*What this task involves:* Among the records below, find the lines that contain "Design" and copy each of them.

*Record excerpts:*

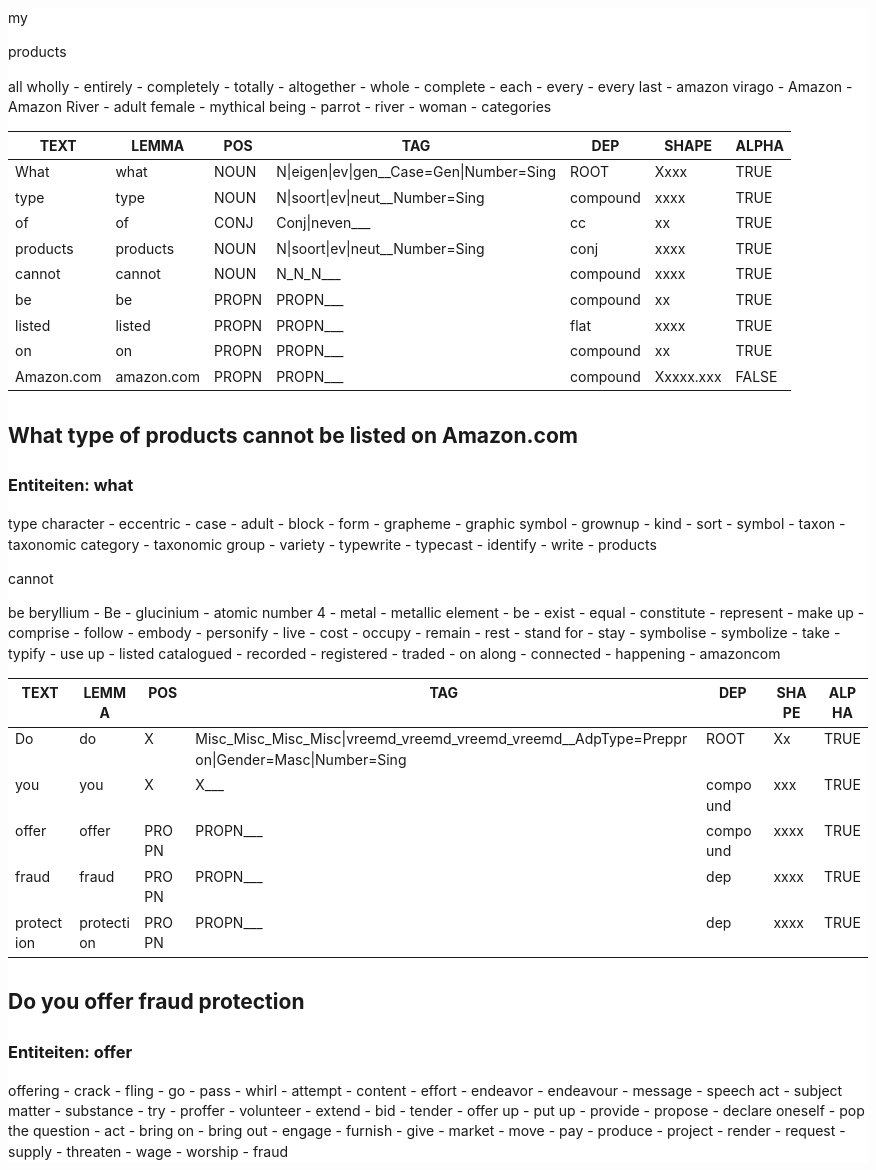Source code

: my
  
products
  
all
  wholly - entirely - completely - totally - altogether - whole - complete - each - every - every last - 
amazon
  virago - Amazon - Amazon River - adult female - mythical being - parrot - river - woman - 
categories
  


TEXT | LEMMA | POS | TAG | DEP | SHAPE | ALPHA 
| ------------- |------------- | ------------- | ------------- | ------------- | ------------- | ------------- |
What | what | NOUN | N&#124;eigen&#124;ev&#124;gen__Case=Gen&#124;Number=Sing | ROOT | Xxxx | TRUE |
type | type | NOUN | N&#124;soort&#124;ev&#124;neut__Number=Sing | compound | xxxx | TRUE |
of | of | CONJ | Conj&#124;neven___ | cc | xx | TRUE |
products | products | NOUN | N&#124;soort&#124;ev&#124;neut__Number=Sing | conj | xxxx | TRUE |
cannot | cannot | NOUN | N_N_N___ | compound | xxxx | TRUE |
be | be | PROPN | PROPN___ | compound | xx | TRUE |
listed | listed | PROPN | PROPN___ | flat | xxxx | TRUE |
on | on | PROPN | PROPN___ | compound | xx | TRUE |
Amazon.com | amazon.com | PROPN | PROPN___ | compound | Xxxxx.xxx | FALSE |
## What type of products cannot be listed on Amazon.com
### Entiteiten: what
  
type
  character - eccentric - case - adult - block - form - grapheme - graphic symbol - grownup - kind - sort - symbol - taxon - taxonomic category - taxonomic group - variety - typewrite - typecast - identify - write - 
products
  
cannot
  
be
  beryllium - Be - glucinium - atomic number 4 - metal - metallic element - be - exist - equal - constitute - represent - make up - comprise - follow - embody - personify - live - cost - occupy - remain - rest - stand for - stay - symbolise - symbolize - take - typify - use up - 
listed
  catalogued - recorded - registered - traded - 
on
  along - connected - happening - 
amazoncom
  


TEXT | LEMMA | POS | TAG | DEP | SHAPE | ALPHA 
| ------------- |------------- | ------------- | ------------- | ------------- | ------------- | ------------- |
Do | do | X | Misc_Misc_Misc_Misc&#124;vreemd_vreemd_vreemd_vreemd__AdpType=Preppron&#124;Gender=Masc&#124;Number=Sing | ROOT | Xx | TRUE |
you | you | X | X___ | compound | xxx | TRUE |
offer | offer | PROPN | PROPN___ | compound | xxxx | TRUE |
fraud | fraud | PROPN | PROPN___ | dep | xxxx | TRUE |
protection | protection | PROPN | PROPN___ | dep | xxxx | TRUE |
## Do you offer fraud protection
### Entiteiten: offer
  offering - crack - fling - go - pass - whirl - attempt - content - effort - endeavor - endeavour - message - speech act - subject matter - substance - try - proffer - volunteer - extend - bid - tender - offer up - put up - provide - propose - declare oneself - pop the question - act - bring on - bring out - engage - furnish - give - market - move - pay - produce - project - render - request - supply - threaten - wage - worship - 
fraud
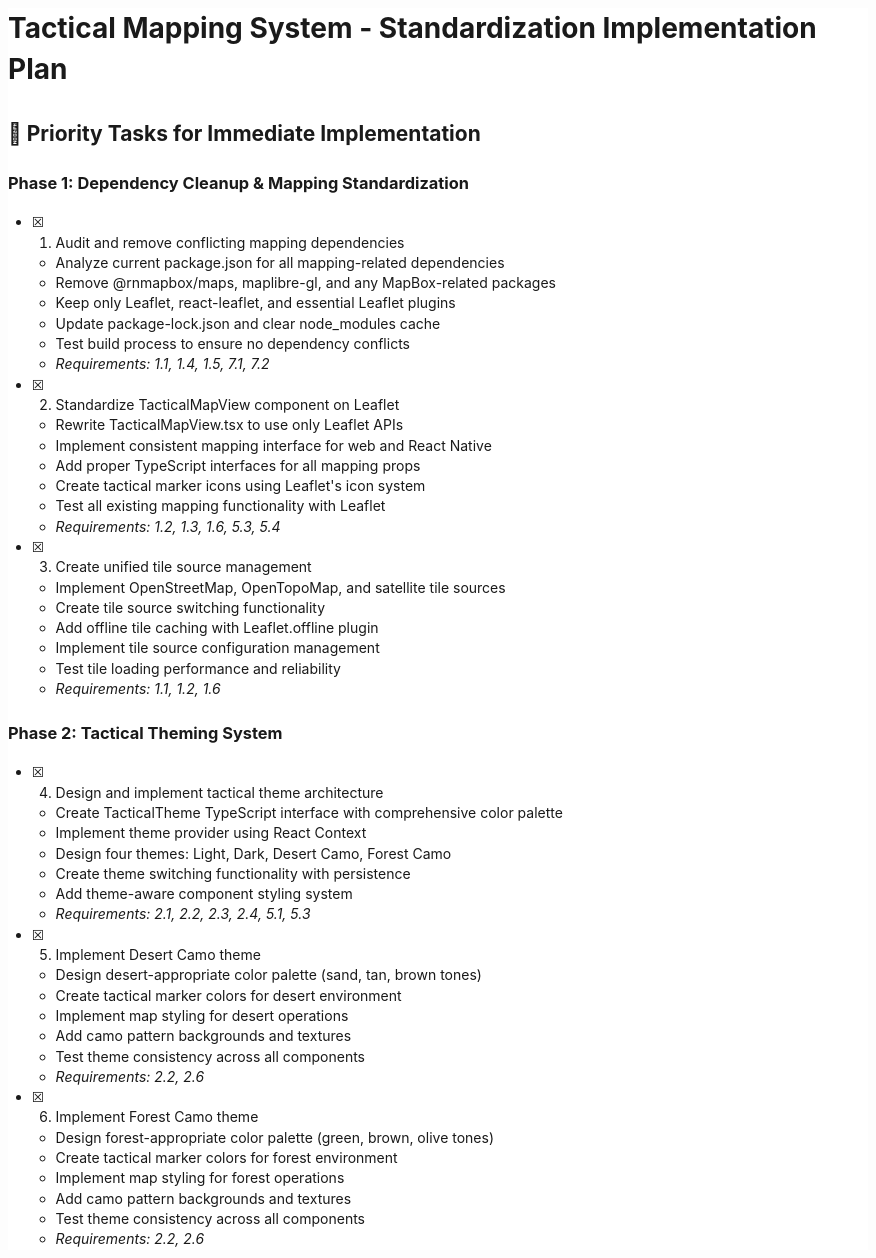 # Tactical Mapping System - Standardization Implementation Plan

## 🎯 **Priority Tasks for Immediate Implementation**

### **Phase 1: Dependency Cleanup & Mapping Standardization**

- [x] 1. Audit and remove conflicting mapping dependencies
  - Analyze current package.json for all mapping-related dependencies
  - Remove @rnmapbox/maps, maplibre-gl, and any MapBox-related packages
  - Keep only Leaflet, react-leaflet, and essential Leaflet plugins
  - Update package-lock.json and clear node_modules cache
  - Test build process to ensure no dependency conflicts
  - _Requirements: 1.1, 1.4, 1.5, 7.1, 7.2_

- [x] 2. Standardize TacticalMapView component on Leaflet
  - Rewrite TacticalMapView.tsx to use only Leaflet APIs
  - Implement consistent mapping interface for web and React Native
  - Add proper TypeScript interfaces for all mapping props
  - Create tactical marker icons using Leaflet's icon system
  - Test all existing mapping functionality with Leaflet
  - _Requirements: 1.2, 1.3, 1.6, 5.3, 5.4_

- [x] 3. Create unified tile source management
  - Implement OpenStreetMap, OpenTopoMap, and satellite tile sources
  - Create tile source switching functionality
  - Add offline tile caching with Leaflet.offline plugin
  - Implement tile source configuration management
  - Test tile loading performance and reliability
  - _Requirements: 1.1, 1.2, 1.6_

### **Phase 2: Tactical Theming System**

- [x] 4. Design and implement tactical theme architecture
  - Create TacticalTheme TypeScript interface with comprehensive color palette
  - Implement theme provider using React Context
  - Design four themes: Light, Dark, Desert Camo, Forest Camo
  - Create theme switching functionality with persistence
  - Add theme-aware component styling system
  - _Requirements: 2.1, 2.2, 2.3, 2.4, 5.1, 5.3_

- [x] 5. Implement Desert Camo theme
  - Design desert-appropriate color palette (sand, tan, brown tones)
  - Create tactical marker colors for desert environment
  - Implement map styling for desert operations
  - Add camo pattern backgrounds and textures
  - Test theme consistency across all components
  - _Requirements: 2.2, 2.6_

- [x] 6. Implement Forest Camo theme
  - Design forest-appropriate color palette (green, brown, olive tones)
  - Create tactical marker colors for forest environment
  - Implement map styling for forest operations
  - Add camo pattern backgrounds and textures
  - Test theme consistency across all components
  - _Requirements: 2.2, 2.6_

*Worked solution:*
- [x] 4. Design and implement tactical theme architecture
  - Design four themes: Light, Dark, Desert Camo, Forest Camo
  - Design desert-appropriate color palette (sand, tan, brown tones)
  - Design forest-appropriate color palette (green, brown, olive tones)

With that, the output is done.